MC: When I was in seminary, back in the ‘70s, there was that old discussion of the appropriation of the language of the tradition. Do you reclaim the language of tradition? Or do you find new language—that gets at what the tradition was talking about, but hasn’t gotten so enculturated and confused by the culture that nobody knows what it means anymore?

I think some of those words actually have a lot of power and depth and gravitas to them. But they may have to be reclaimed. For example, the word evangelism. I really do believe in evangelism, and I believe in the kind of evangelism that I think I see in Jesus. And I could be wrong. I don’t think I am, but I could be. The kind of evangelism that I see in Jesus, is Jesus actually helps people back into a loving, liberating, and life-giving relationship with God. And, in turn, a loving, liberating, and life-giving relationship with other people. He actually does that. That’s what he does. I think our job of evangelism is to help people find their way into that kind of relationship with God and with each other.

That’s not about making the Episcopal Church bigger. Although I suspect you can get blessed from that, that’s not the motivation, or the intention, or the direction.
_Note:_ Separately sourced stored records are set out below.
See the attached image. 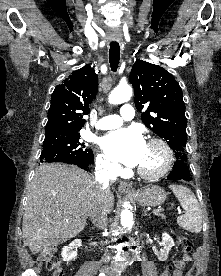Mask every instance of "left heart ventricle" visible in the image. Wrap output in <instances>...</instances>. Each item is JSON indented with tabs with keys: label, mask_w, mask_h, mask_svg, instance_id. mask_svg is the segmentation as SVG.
Here are the masks:
<instances>
[{
	"label": "left heart ventricle",
	"mask_w": 221,
	"mask_h": 276,
	"mask_svg": "<svg viewBox=\"0 0 221 276\" xmlns=\"http://www.w3.org/2000/svg\"><path fill=\"white\" fill-rule=\"evenodd\" d=\"M163 154L157 146L146 145L144 157L139 167L145 170H156L162 164Z\"/></svg>",
	"instance_id": "b2bd125f"
}]
</instances>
The direction is help folk find that life-giving, loving, liberating relationship with God and with each other. And then, you’ve got to do that in a community of some sort. What community is that? That may depend on how you and Jesus and the spirit work that out.

To be a disciple is to dare to live in what that question is trying to get at: How is the living Jesus of Nazareth, the living Christ, present in this, and where is he going? And how do we follow where he is going? And that is a game changer.

My faith tradition, everything I said to you earlier really has grown out of my experience, both as a person living in this culture, but also in trying to listen to Jesus and what he says. That’s a disciple, that’s what discipleship is, to actually try to learn, and then live into it.

People who try to do that, they don’t get it right all the time. But they start hospitals and food banks, and they stumble their way into human rights, and ways of protecting the environment and the creation of God, and they find themselves speaking for others and with others for whom nobody else would speak. They march to the beat of a different drummer. And those are the people who change worlds. Which is what discipleship is about, in the end.